- **ASSIGNMENT**:
Repeat each line of the listing exactly as written.

*****

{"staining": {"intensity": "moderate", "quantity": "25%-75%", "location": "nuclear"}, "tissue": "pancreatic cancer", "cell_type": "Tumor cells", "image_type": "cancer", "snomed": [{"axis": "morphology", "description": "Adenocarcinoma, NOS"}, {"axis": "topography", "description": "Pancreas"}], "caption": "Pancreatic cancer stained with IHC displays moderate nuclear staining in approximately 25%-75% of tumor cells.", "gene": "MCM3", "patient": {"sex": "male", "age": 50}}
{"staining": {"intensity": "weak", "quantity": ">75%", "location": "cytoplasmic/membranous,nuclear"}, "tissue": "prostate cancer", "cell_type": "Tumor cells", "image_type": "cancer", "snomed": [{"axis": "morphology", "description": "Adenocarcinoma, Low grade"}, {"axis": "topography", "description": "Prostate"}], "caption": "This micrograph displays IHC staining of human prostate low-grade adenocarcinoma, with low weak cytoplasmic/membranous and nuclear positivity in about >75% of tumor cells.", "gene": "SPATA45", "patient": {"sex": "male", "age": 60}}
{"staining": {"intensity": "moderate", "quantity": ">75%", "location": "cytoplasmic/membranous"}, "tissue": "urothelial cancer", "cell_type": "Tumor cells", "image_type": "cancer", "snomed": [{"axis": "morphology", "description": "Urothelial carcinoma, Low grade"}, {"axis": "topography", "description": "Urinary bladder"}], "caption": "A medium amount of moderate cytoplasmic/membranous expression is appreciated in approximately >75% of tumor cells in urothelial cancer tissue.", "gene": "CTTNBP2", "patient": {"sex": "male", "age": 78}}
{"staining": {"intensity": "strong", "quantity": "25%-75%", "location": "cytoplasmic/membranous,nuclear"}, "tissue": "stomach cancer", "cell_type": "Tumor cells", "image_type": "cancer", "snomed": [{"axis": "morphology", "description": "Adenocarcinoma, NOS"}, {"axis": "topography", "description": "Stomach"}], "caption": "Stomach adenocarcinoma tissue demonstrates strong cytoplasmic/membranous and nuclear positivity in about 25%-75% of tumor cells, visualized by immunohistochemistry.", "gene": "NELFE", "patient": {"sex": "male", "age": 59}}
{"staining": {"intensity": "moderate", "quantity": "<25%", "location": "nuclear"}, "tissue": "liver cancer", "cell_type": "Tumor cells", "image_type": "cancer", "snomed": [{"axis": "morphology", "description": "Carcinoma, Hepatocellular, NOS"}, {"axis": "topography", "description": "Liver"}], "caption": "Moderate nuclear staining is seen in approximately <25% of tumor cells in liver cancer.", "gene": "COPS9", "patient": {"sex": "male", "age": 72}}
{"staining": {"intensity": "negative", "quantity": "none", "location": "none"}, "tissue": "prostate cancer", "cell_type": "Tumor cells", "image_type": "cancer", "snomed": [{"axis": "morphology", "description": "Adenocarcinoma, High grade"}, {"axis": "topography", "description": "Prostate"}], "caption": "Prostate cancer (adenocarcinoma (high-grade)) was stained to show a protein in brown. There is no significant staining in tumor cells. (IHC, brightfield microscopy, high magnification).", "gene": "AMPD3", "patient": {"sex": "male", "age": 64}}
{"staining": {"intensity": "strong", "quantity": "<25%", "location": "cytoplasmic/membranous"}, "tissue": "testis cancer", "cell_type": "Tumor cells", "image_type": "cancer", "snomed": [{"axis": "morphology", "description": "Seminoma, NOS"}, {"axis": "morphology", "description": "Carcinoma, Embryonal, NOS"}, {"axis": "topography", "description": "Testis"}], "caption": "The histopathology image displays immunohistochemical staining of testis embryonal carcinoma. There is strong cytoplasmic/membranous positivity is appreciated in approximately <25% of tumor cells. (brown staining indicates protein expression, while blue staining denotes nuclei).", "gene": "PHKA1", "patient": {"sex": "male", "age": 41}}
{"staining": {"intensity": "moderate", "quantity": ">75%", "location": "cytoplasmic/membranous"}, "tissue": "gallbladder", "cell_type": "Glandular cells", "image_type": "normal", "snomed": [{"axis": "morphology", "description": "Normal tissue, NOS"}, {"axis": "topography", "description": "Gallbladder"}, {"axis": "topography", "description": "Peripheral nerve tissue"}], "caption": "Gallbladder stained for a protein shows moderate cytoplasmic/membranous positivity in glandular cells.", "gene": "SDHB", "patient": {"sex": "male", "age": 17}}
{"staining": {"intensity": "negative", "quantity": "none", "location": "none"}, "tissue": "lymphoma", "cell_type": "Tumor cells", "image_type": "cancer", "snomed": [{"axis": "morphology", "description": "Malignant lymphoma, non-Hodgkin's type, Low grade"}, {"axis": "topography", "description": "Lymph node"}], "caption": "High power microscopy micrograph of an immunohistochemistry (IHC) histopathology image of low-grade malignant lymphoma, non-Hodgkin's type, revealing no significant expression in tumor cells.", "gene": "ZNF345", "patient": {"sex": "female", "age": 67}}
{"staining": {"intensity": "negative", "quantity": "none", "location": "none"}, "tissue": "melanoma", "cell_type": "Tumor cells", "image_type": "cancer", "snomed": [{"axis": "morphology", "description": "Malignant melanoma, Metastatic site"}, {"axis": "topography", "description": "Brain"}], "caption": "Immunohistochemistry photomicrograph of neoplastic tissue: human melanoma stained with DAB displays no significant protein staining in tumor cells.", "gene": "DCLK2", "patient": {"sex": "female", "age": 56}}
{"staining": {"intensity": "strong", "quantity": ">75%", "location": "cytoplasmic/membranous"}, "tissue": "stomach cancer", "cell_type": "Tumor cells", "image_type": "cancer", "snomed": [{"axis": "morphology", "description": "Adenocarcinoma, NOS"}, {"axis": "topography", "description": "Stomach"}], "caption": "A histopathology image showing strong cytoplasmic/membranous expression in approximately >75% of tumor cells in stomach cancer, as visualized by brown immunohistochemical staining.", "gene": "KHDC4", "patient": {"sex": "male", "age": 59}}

*****

- **COMPLETED TASK**:
{"staining": {"intensity": "moderate", "quantity": "25%-75%", "location": "nuclear"}, "tissue": "pancreatic cancer", "cell_type": "Tumor cells", "image_type": "cancer", "snomed": [{"axis": "morphology", "description": "Adenocarcinoma, NOS"}, {"axis": "topography", "description": "Pancreas"}], "caption": "Pancreatic cancer stained with IHC displays moderate nuclear staining in approximately 25%-75% of tumor cells.", "gene": "MCM3", "patient": {"sex": "male", "age": 50}}
{"staining": {"intensity": "weak", "quantity": ">75%", "location": "cytoplasmic/membranous,nuclear"}, "tissue": "prostate cancer", "cell_type": "Tumor cells", "image_type": "cancer", "snomed": [{"axis": "morphology", "description": "Adenocarcinoma, Low grade"}, {"axis": "topography", "description": "Prostate"}], "caption": "This micrograph displays IHC staining of human prostate low-grade adenocarcinoma, with low weak cytoplasmic/membranous and nuclear positivity in about >75% of tumor cells.", "gene": "SPATA45", "patient": {"sex": "male", "age": 60}}
{"staining": {"intensity": "moderate", "quantity": ">75%", "location": "cytoplasmic/membranous"}, "tissue": "urothelial cancer", "cell_type": "Tumor cells", "image_type": "cancer", "snomed": [{"axis": "morphology", "description": "Urothelial carcinoma, Low grade"}, {"axis": "topography", "description": "Urinary bladder"}], "caption": "A medium amount of moderate cytoplasmic/membranous expression is appreciated in approximately >75% of tumor cells in urothelial cancer tissue.", "gene": "CTTNBP2", "patient": {"sex": "male", "age": 78}}
{"staining": {"intensity": "strong", "quantity": "25%-75%", "location": "cytoplasmic/membranous,nuclear"}, "tissue": "stomach cancer", "cell_type": "Tumor cells", "image_type": "cancer", "snomed": [{"axis": "morphology", "description": "Adenocarcinoma, NOS"}, {"axis": "topography", "description": "Stomach"}], "caption": "Stomach adenocarcinoma tissue demonstrates strong cytoplasmic/membranous and nuclear positivity in about 25%-75% of tumor cells, visualized by immunohistochemistry.", "gene": "NELFE", "patient": {"sex": "male", "age": 59}}
{"staining": {"intensity": "moderate", "quantity": "<25%", "location": "nuclear"}, "tissue": "liver cancer", "cell_type": "Tumor cells", "image_type": "cancer", "snomed": [{"axis": "morphology", "description": "Carcinoma, Hepatocellular, NOS"}, {"axis": "topography", "description": "Liver"}], "caption": "Moderate nuclear staining is seen in approximately <25% of tumor cells in liver cancer.", "gene": "COPS9", "patient": {"sex": "male", "age": 72}}
{"staining": {"intensity": "negative", "quantity": "none", "location": "none"}, "tissue": "prostate cancer", "cell_type": "Tumor cells", "image_type": "cancer", "snomed": [{"axis": "morphology", "description": "Adenocarcinoma, High grade"}, {"axis": "topography", "description": "Prostate"}], "caption": "Prostate cancer (adenocarcinoma (high-grade)) was stained to show a protein in brown. There is no significant staining in tumor cells. (IHC, brightfield microscopy, high magnification).", "gene": "AMPD3", "patient": {"sex": "male", "age": 64}}
{"staining": {"intensity": "strong", "quantity": "<25%", "location": "cytoplasmic/membranous"}, "tissue": "testis cancer", "cell_type": "Tumor cells", "image_type": "cancer", "snomed": [{"axis": "morphology", "description": "Seminoma, NOS"}, {"axis": "morphology", "description": "Carcinoma, Embryonal, NOS"}, {"axis": "topography", "description": "Testis"}], "caption": "The histopathology image displays immunohistochemical staining of testis embryonal carcinoma. There is strong cytoplasmic/membranous positivity is appreciated in approximately <25% of tumor cells. (brown staining indicates protein expression, while blue staining denotes nuclei).", "gene": "PHKA1", "patient": {"sex": "male", "age": 41}}
{"staining": {"intensity": "moderate", "quantity": ">75%", "location": "cytoplasmic/membranous"}, "tissue": "gallbladder", "cell_type": "Glandular cells", "image_type": "normal", "snomed": [{"axis": "morphology", "description": "Normal tissue, NOS"}, {"axis": "topography", "description": "Gallbladder"}, {"axis": "topography", "description": "Peripheral nerve tissue"}], "caption": "Gallbladder stained for a protein shows moderate cytoplasmic/membranous positivity in glandular cells.", "gene": "SDHB", "patient": {"sex": "male", "age": 17}}
{"staining": {"intensity": "negative", "quantity": "none", "location": "none"}, "tissue": "lymphoma", "cell_type": "Tumor cells", "image_type": "cancer", "snomed": [{"axis": "morphology", "description": "Malignant lymphoma, non-Hodgkin's type, Low grade"}, {"axis": "topography", "description": "Lymph node"}], "caption": "High power microscopy micrograph of an immunohistochemistry (IHC) histopathology image of low-grade malignant lymphoma, non-Hodgkin's type, revealing no significant expression in tumor cells.", "gene": "ZNF345", "patient": {"sex": "female", "age": 67}}
{"staining": {"intensity": "negative", "quantity": "none", "location": "none"}, "tissue": "melanoma", "cell_type": "Tumor cells", "image_type": "cancer", "snomed": [{"axis": "morphology", "description": "Malignant melanoma, Metastatic site"}, {"axis": "topography", "description": "Brain"}], "caption": "Immunohistochemistry photomicrograph of neoplastic tissue: human melanoma stained with DAB displays no significant protein staining in tumor cells.", "gene": "DCLK2", "patient": {"sex": "female", "age": 56}}
{"staining": {"intensity": "strong", "quantity": ">75%", "location": "cytoplasmic/membranous"}, "tissue": "stomach cancer", "cell_type": "Tumor cells", "image_type": "cancer", "snomed": [{"axis": "morphology", "description": "Adenocarcinoma, NOS"}, {"axis": "topography", "description": "Stomach"}], "caption": "A histopathology image showing strong cytoplasmic/membranous expression in approximately >75% of tumor cells in stomach cancer, as visualized by brown immunohistochemical staining.", "gene": "KHDC4", "patient": {"sex": "male", "age": 59}}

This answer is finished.